Multiaxial fatigue of welded joints under constant and variable amplitude loadings

Flange-tube joints from fine grained steel StE 460 with unmachined welds were investigated under biaxial constant and variable amplitude loading (bending and torsion) in the range of 10(3) to 5 x 10(6) cycles to crack initiation and break-through, respectively. In order not to interfere with residual stresses they were relieved by a heat treatment. In-phase loading can be treated fairly well using the conventional hypotheses (von Mises or Tresca) on the basis of nominal, structural or local strains or stresses. But the influence of out-of-phase loading on fatigue life is severely overestimated if conventional hypotheses are used. However, the hypothesis of the effective equivalent stress that is introduced leads to fairly good predictions for constant as well as for random variable amplitude loads. Therefore, the knowledge of local strains or stresses is necessary.
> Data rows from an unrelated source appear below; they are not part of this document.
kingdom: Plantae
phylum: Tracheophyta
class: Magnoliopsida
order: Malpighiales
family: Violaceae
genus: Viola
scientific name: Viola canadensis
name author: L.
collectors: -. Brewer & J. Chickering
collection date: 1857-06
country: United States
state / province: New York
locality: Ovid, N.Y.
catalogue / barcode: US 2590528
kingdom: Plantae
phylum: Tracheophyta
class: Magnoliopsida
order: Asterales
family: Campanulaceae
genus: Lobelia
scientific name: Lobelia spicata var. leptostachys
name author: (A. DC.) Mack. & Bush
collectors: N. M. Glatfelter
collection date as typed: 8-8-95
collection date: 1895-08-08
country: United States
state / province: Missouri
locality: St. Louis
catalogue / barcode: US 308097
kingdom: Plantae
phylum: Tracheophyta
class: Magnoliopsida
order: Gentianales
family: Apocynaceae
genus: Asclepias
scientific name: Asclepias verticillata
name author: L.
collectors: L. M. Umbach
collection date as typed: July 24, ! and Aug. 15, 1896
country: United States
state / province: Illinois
They are determined by boundary element analyses that are dependent on weld geometry. This hypothesis considers the fatigue-life-reducing influence of out-of-phase loading by taking into account the interaction of local shear stresses acting in different surface planes of the material. Further, size effects resulting from weld geometry and loading mode were included. Damage accumulation under a Gaussian spectrum can be assessed for in- and out-of-phase combined bending and torsion using an allowable damage sum of 0.35.